Orion Capital Managers has a loyal fan base among limited partner investors, having raised more than €1bn of new capital for pan-European opportunistic investing during 2012, when few others could. The private equity firm was an early entrant back into the Spanish property
market, so its managing director, Aref Lahham, should know his cebollas and is likely to be right when he says “Spain has definitely turned the corner.”
The list of other investors who agree is rapidly growing longer: Ameriprise Financial, APG, Cohen & Steers, Fidelity, Franklin Templeton, Henderson Global Investors, Paulson & Co, Pimco, George Soros’s Quantum Strategic Partners, Qatar Investment Authority and UBS have all
tucked euros into the Spanish recovery story since the beginning of the year. They have invested via the listed sector, either through the restructuring of Colonial or in one of the three new flotations since March.
On the heels of initial public offerings by Lar España and Hispania, which raised €400m and €550m, came Merlin Properties, which closed on €1.25bn on 30 June – slightly less than the €1.5bn the confident management line-up had boasted of, but impressive, and quick, nonetheless.
Their story is a familiar one, although it has been a very long time since there have been so many listings of European property companies, let alone so many cashbox IPOs with no assets in their flotations (Merlin is an exception here).
As in Ireland, where Green REIT, Hibernia, Kennedy Wilson Europe Real Estate and Irish Residential Properties REIT have all had IPOs in under a year, it’s about heavyweight international capital backing managers with proven local knowledge.
parallels with irish market
Ireland and Spain may be totally different property markets and Spain is far, far bigger, but they have things in common. The obvious one is that both saw real estate values collapse spectacularly; another is that, unlike Germany, France or the UK, the dominant holders of commercial property were local investors.
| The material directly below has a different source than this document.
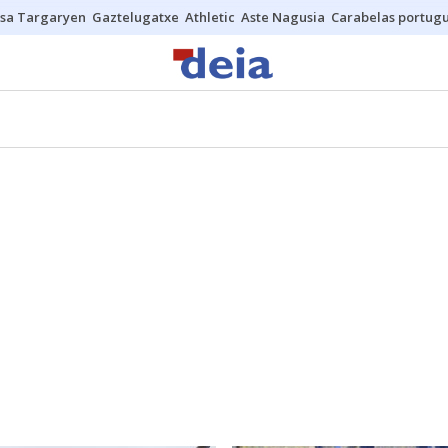
sa Targaryen
Gaztelugatxe
Athletic
Aste Nagusia
Carabelas portug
It therefore requires very good contacts to find and acquire a portfolio of attractive assets that will show a good initial yield. The complaint from international investors trying to buy in Spain has been a lack of assets. The best Madrid and Barcelona offices and shopping centres remain hard to acquire, although the investors who recapitalised Colonial are getting access to over €1bn of such stock.
However, in Spain, as in Ireland, the local groups and investors who own many of the assets are highly leveraged, or have had their properties taken out of their hands by SAREB, so there will be a structural change in ownership. This should make it a good time to buy. You just have to hook up with the right people.